Irving Moore, “The Wild, Wild West (Season 2, Episode 20: Night of the Vicious Valentine)” (1966)

This episode is notable for winning the series its only Emmy award for Best Actress, the gong going to noted actor Agnes Moorehead, better known for her role as Endora the witchy mother of main witch character Samantha Stephens in the famous TV show “Bewitched”.

The story is a murder mystery in that agents Jim West (Robert Conrad) and Artemus Gordon (Ross Martin) are investigating a series of unfortunate and untimely deaths of wealthy industrialists linked by the fact that they’ve been married for several months to much younger women whom they’ve met through a match-making agency run by one Emma Valentine (Moorehead). The episode runs in a narrative similar to the Diana Rigg colour episodes of “The Avengers” series with the agents chasing various leads, trying to prevent more tragedies and nearly meeting with tragedy themselves – Gordon nearly losing his head in a print shop but not over some gaudy stationery – and the colourful, almost surreal and even saccharine sets and the lavish costumes on all characters suggest a Western fantasy-land not far removed from that inhabited by John Steed and Emma Peel a hundred years later. Oh, Grant might be President but then Avengersland also had Queen Elizabeth II and Carnaby Street. A dastardly, eccentric villain with a noble quest to save women from economic and social exploitation that hide an agenda to take over the United States’ wealth and gain power, attended by equally strange and eccentric minions and claiming some bizarre torture and death-dealing devices, including one that looks like a steampunk version of Barbarella’s Orgasmatron. West and Gordon are even equivalent to Peel and Steed: West does most of the strong-arming but ends up spending a good part of the episode tied up and Gordon inveigles his way into Valentine’s love-nest. The climax is one of the highlights with both men trussed up helplessly attached to a glass structure that will collapse on top of yet another hapless industrialist on his wedding day. As ever, improbably the agents get out of that bit of trouble and into another but fight their way out and all good people in that episode live to see another day.
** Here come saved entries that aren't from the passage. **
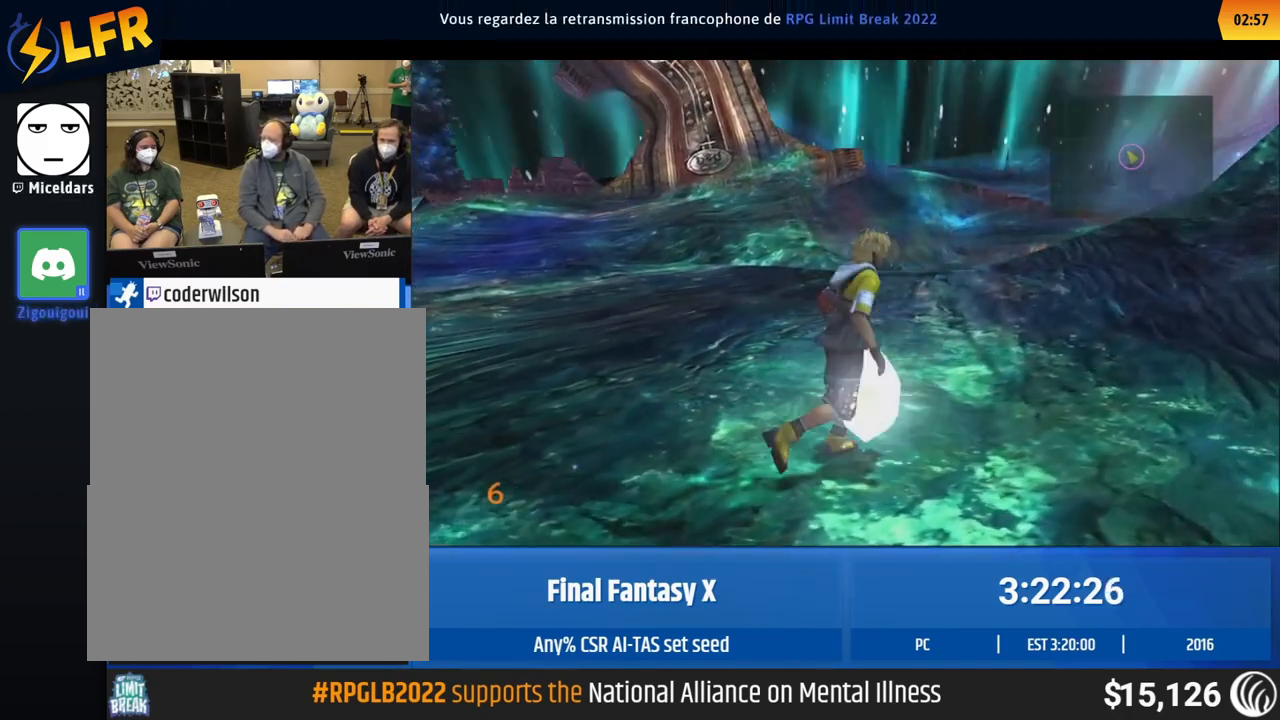
{"buttons": [], "left_stick": "center", "events": [[50, "left_stick", "up-right"], [200, "left_stick", "center"], [317, "left_stick", "up-right"], [467, "left_stick", "center"]]}
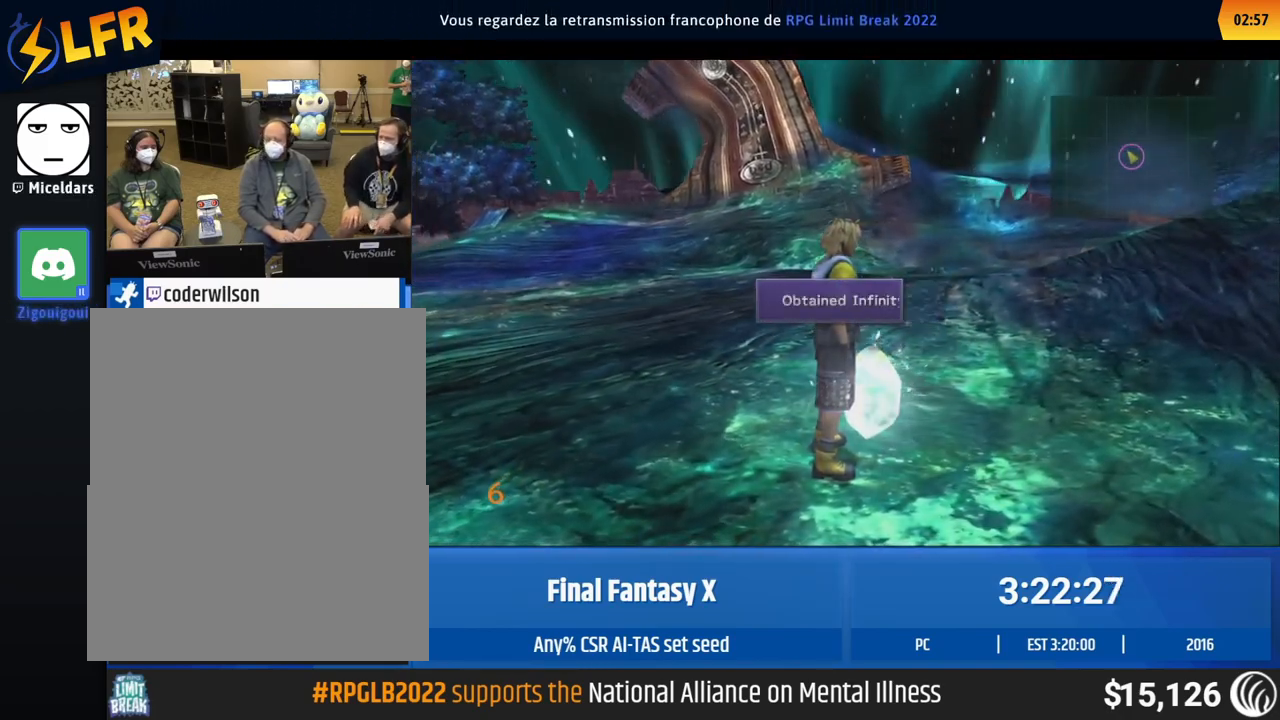
{"buttons": [], "left_stick": "left", "events": [[100, "left_stick", "up-right"], [233, "left_stick", "center"], [367, "left_stick", "left"]]}
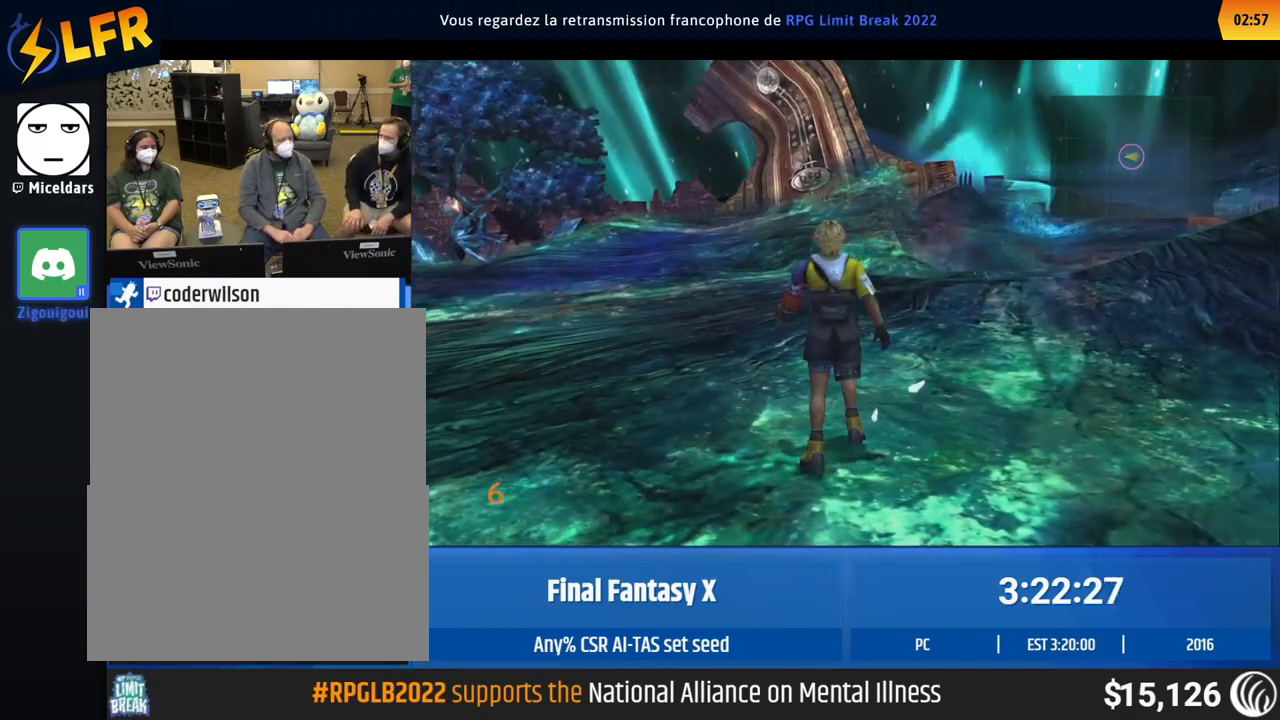
{"buttons": [], "left_stick": "left", "events": []}
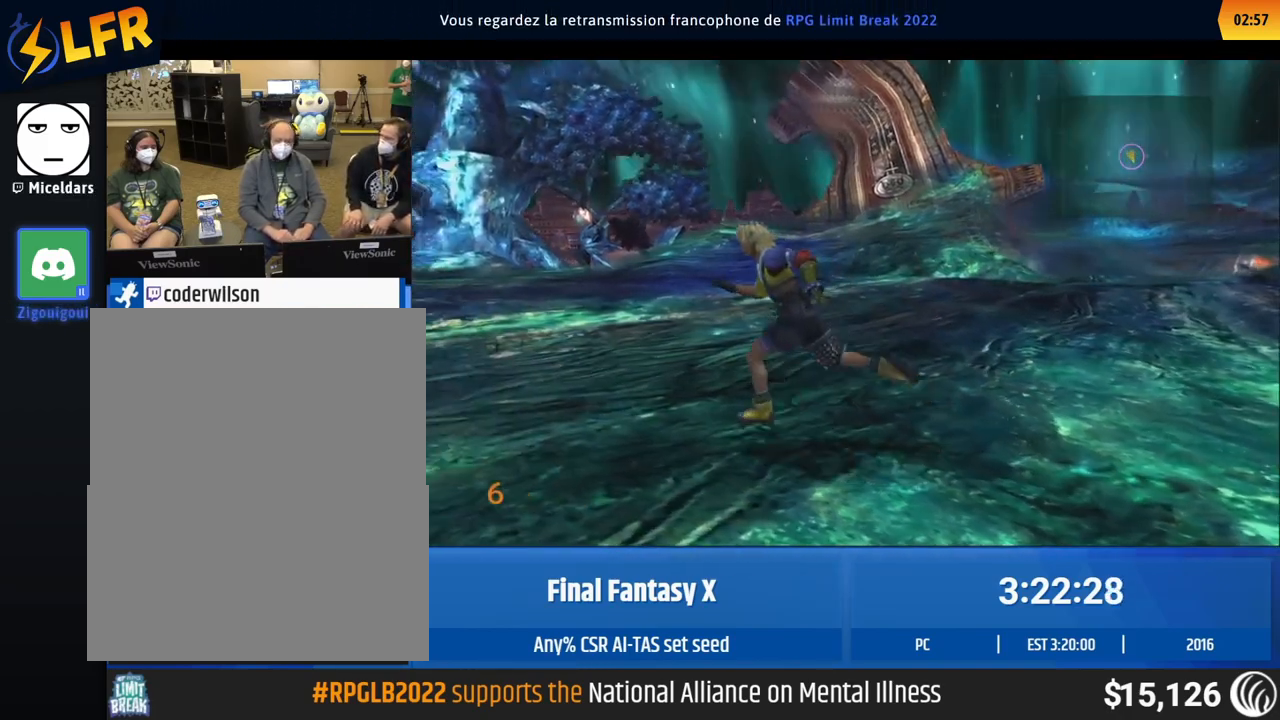
{"buttons": [], "left_stick": "left", "events": []}
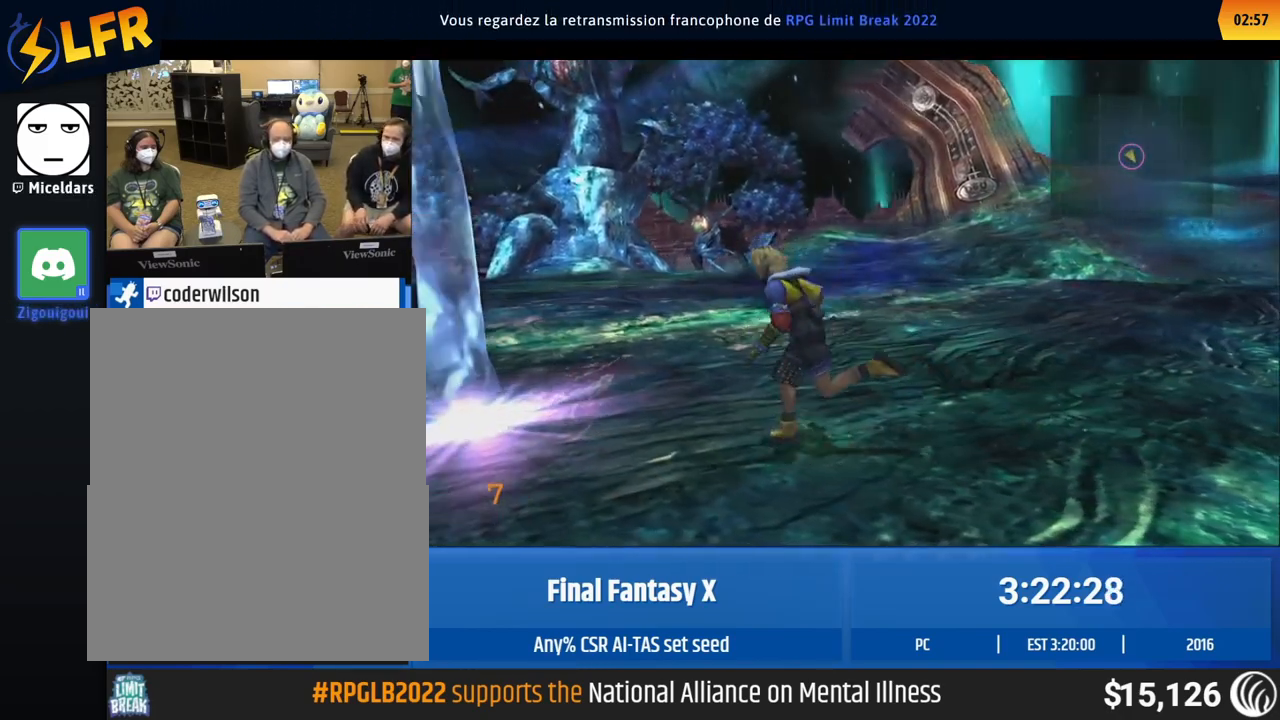
{"buttons": [], "left_stick": "down-right", "events": [[467, "left_stick", "down-right"]]}
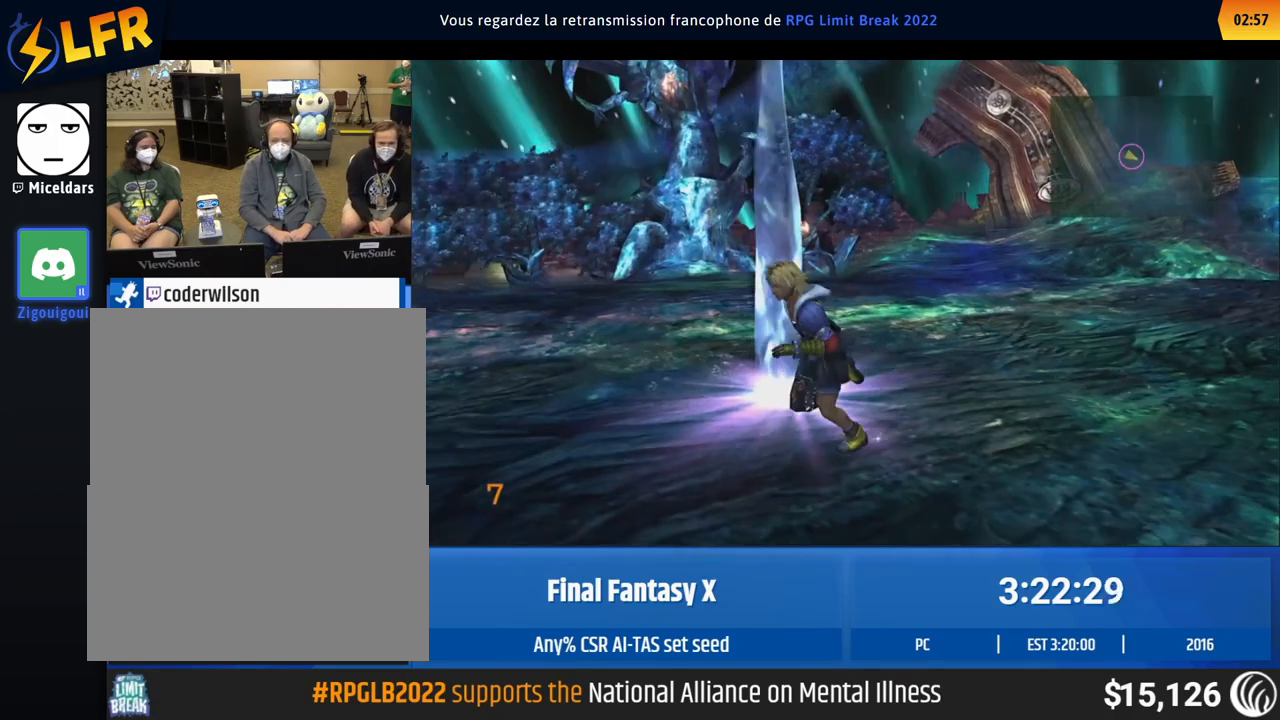
{"buttons": [], "left_stick": "left", "events": [[100, "left_stick", "up-right"], [217, "left_stick", "up"], [367, "left_stick", "left"]]}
Moorehead is the star of the show here and doesn’t everyone from Conrad and Martin down to the script-writers and technical crew know it: the plot revolves around her, the script-writers give her the best lines, the actors acknowledge her star presence and let her dominate, the sets are as luxurious, spacious and decadent as the budget allowed, and even the folks in charge of furniture and ornaments give her a set of dumb-bells in the shape of love-hearts to exercise with. Moorehead knows she is playing an essentially campy role and deploys all her witchy Endora charm in infusing it with drama, character and wit. The only let-down here is that she doesn’t get enough screen time with Martin’s Gordon so they could parry witticisms; Conrad’s character is clever and resourceful but not allowed to trade puns and double entendres with Valentine while trapped in her creepy touchy-feely contraption which doesn’t get much of a work-out. (What the script-writers for The Avengers could have done with those hands to Mrs Peel!) I tip my ten-gallon hat off to “The Wild, Wild West” for combining the surreal, the campy and the plain bizarre with the spy adventure form in a way that makes this fantasy-land plausible without it looking twee in the way many Avengers episodes do.

The episode is an amusing commentary on the status of women in the US in the late 19th century and also in the 1960s: West’s conversation with Valentine on women seeking political and economic equality with men plays safe so that West doesn’t come off as too conservative or too progressive on the idea of feminism. A minor female characters plays a stereotypical simpering type but shows unexpected courage in the plot’s climax. Perhaps the producers could have done much, much more with the theme but as is, “The Night of the Vicious Valentine” is a real highlight with everyone pulling out all the stops in creative flair, camp comedy and inventive plot devices.